Dream and Creativity

In my life, sleep is the number one way I can either improve my self-care and nurture myself or defeat my self-care and deplete my energy, peace of mind, and productivity, all in one fell swoop.

When I am rested I am more resistant to stress. My body is more flexible and willing to work, my head is clearer and more focused, I feel happier and more at peace, and I am kinder to myself AND others.

When I’m overtired, on the other hand, my body and emotions feel more fragile. Unexpected twists can send me into a hurricane of nervousness, my mind is clouded, and I’m much less likely to be nice to you OR me.

I know this. I’ve known it for some time. So you’d think I consistently get enough sleep to make sure the first scenario happens every time, right? After all, I AM the “self-care coach”, my self-care must be perfect, right?

Well not so much.

In addition to writing about sleep, I have to mention another self-care concept here, to explain why I’m a bit tired today. The concept is SELF-SABOTAGE.

The dictionary definition of sabotage is “an act or process tending to hinder or injure” or “deliberate subversion.” Why the hell would we sabotage ourselves? That is a complicated answer. And a simple one. we choose.

Sometimes it is so frightening to imagine changing, growing, or making conscious decisions that we deliberately hinder our own efforts. We make decisions every minute of every day. Our life depends on us. These are intimidating thoughts. And doing things the way we’ve always done them feels safe and comforting.

I know that I will feel much better if I sleep well. And sometimes, for whatever reasons, I don’t choose to “feel good.”

And when self love and common sense win out and I AM able to do what I need to do to get a good night’s sleep, I am rewarded.

Aside from the benefits I’ve already mentioned, a good night’s sleep can also have specific rewards for us creatively. A few months ago I came across an article titled “Does a good night’s sleep make you smarter?” (www.msnbc.com, in the “Health” section). The article described an ongoing research project at the University of Luebeck in Germany, which has determined that good sleep not only makes us smarter and better problem solvers, but also more creative!

The article notes that “history is peppered with incidents in which artists and scientists have woken up to make their most notable contributions after long periods of frustration.”

In other words, when we’re wrestling with a problem in the hours before bed, our brains are still working on the problem while we’re sleeping, and the answer might “show up” in the morning!

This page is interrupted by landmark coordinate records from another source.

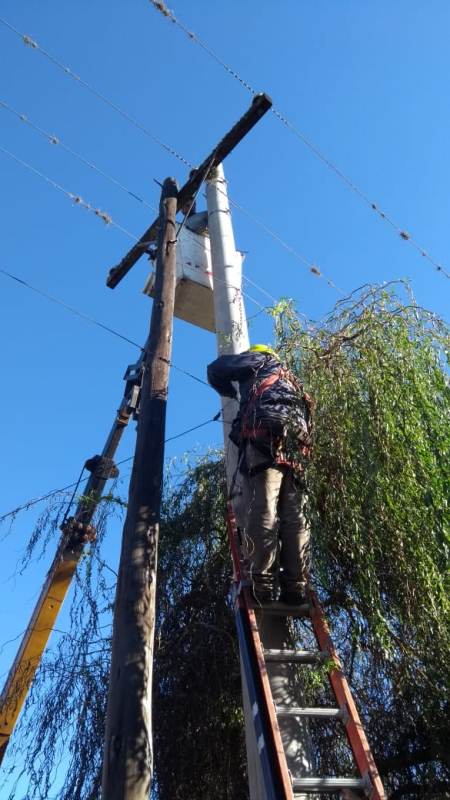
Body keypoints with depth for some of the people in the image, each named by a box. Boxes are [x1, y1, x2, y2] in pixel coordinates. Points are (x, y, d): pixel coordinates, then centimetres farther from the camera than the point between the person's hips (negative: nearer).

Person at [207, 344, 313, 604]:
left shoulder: (259, 361, 25)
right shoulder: (290, 379, 42)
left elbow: (217, 369, 20)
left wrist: (231, 392, 37)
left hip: (266, 432, -7)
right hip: (297, 442, 7)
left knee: (261, 512, -15)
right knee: (295, 517, 1)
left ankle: (263, 584, -21)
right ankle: (296, 587, -4)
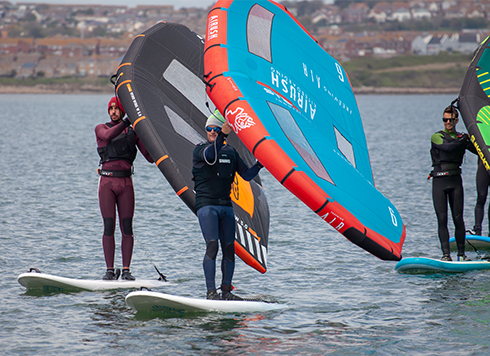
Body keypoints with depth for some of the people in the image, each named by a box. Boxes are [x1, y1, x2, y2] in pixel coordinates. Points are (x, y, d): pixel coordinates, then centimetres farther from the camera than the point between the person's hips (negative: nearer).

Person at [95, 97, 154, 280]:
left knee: (127, 227, -1)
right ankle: (110, 270, 0)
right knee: (109, 227, -3)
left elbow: (150, 157, 5)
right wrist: (126, 122, -21)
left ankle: (126, 270, 1)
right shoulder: (101, 128, 9)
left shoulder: (133, 132, 10)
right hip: (107, 182, -1)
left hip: (125, 182, 1)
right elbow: (108, 136, -17)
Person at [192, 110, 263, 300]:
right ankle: (211, 291, -15)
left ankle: (226, 290, 12)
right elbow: (210, 155, -25)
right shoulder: (200, 149, 0)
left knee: (229, 248, 3)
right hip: (206, 204, -5)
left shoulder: (230, 151, 14)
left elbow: (246, 175, 14)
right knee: (212, 246, -16)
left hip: (226, 206, 5)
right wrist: (222, 136, -37)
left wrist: (259, 164, -3)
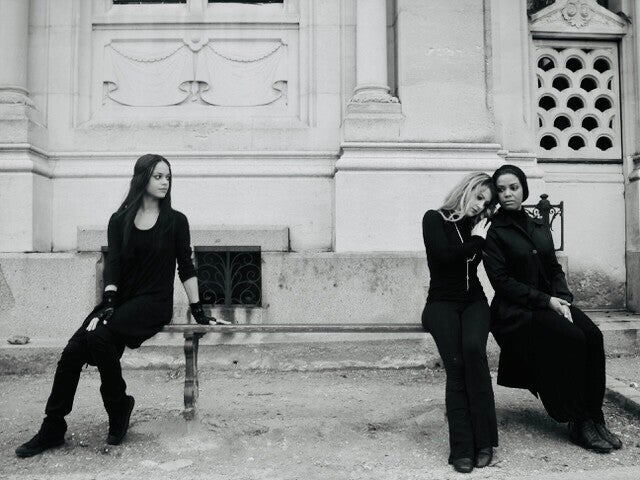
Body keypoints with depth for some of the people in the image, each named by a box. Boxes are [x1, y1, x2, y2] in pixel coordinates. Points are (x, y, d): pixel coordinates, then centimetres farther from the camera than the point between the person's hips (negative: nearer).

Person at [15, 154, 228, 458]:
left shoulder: (175, 221, 3)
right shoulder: (119, 220, 8)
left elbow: (186, 267, 3)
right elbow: (113, 262, -2)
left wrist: (198, 311, 0)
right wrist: (108, 303, -17)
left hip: (154, 303, -3)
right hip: (121, 300, 3)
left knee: (99, 337, -28)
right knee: (72, 350, -17)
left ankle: (119, 407, -7)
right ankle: (52, 429, -5)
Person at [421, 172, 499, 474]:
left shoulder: (478, 226, 13)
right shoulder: (435, 219, 0)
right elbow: (444, 255, -16)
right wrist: (476, 241, -6)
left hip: (473, 301, 3)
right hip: (442, 303, -2)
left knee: (473, 349, -28)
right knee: (456, 365, -23)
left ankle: (484, 441, -19)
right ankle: (462, 448, -19)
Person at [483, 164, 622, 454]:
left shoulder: (539, 227, 14)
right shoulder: (494, 232, -4)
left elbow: (555, 270, 13)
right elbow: (502, 280, -12)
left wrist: (563, 299, -6)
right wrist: (545, 300, -16)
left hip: (550, 303, 6)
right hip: (516, 311, -6)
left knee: (592, 336, -19)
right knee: (571, 339, -26)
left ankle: (594, 418, -11)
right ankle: (579, 424, -14)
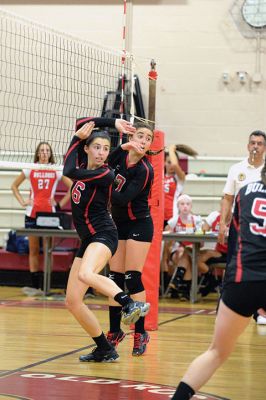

Therefore, the more time and restorative we have, the more time our “sleeping brain” has to work on the problem our “awake brain” has been struggling with.

This is related to the common spiritual practice of praying, before going to bed, for the solution of a problem, or to the self-help practice of writing a question on a piece of paper and sliding it under your pillow before going to bed.

So what’s stopping you from getting a good night’s sleep? How do you sabotage your efforts? Overwork? Television? Internet browsing or gaming? Food, drink or other substances that make it difficult to sleep? Irregular sleep habits?

Here are the five things that work best for ME to get a good night’s sleep.

1. Turn off the computer and the television an hour before I would like to sleep. This gives me time to relax, calm my thoughts, and prepare for sleep.

2. Get up early on weekends. This means I don’t stay up too late or sleep too much on the weekends. I try to keep my bedtime and wake up within an hour of what I do during the week. Otherwise I spend half the week readjusting and life is too short!

3. Give up caffeine. Even before quitting completely, I really had to limit my caffeine and “just say no” anytime after 5:00 pm or the caffeine affected my sleep that night.

4. Breathing techniques and other relaxation exercises. Just a few minutes of deep breathing can calm me down and put me to sleep right away.

The simplest tips are to focus on breathing from the belly (diaphragmatic breathing) and to focus on long exhalations (exhalation is associated with the parasympathetic nervous system, responsible for relaxation).

5. Setting the scene with music. I use music both when I’m winding down and getting ready for bed and when I’m going to sleep. I have experimented to find the music that best does the job for me; this is obviously a very individual choice.

I recommend instrumental music or vocal music without words or sung in a language you don’t understand (so you don’t get mentally stuck on the words while trying to fall asleep). Wind instruments (I like the shakuhachi flute) are nice as the natural breaths and pauses the player makes can mirror your own deep, slow breathing.

Have you ever woken up in the morning (or in the middle of the night!) with a solution to a problem, a new song idea, or another creative spark? That sounds like the work of a good night’s sleep!